[Leetcode 36] 119 Pascal's Triangle II

Problem:

Given an index k, return the kth row of the Pascal's triangle.

For example, given k = 3,
Return

[1,3,3,1]

.

Note:
Could you optimize your algorithm to use only O(k) extra space?

Analysis:

The direct way to solve the problem is to use the formula: C(i, k) = k! / (i! * (k-i)!). But it will exceed the int number range if k is very large.

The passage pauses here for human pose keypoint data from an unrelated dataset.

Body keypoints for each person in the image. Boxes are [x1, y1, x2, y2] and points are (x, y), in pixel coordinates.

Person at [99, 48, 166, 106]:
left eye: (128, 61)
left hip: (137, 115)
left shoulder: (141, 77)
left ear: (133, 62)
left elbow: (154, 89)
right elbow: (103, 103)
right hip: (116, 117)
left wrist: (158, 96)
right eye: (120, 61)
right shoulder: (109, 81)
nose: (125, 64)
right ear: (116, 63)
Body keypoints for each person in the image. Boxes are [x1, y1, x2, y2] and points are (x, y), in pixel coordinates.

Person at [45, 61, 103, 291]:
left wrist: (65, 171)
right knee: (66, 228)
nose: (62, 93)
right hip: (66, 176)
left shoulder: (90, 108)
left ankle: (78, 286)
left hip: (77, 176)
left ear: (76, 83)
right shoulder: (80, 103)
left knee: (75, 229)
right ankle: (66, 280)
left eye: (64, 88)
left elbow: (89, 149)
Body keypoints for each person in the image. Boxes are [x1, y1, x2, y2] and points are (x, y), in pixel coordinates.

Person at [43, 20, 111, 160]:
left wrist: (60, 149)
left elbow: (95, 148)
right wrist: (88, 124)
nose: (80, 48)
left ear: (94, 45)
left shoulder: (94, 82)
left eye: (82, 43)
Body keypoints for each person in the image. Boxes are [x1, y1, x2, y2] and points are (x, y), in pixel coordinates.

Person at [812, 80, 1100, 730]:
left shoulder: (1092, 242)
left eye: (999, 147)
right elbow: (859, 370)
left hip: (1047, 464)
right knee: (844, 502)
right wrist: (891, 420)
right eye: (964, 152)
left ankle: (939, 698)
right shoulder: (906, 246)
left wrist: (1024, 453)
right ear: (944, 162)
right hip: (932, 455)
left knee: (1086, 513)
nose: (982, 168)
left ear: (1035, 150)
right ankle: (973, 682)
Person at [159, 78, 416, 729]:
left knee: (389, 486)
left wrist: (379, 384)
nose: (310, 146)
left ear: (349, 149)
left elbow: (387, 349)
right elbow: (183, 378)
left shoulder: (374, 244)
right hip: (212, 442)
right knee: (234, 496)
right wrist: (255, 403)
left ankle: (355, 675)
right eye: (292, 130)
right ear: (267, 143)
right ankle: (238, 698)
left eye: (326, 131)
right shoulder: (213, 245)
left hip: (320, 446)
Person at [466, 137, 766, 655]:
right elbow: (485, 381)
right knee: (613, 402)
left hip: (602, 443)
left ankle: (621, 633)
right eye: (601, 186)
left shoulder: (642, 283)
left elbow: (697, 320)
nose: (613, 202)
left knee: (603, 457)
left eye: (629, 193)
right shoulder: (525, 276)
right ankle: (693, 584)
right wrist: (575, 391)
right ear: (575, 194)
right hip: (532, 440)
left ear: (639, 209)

So we have to use the iterative way to construct the answer: to compute kth row, we first compute (k-1)th row and then use it to construct the desired row.

Code:

class Solution {
public:
vector<int> getRow(int rowIndex) {
vector<int> res;

res.push_back(1);
if (rowIndex == 0) return res;
res.push_back(1);
if (rowIndex == 1) return res;

for (int i=1; i<rowIndex; i++) {
vector<int> tmp;
tmp.push_back(1);
for (int j = 1; j <= i; j++) {
tmp.push_back(res[j-1] + res[j]);
}
tmp.push_back(1);

res = tmp;
}

return res;
}

};

View Code

Attention:

Notice to add a new element into tmp, use push_back, not [].

The inner loop's max value is i not rowIndex.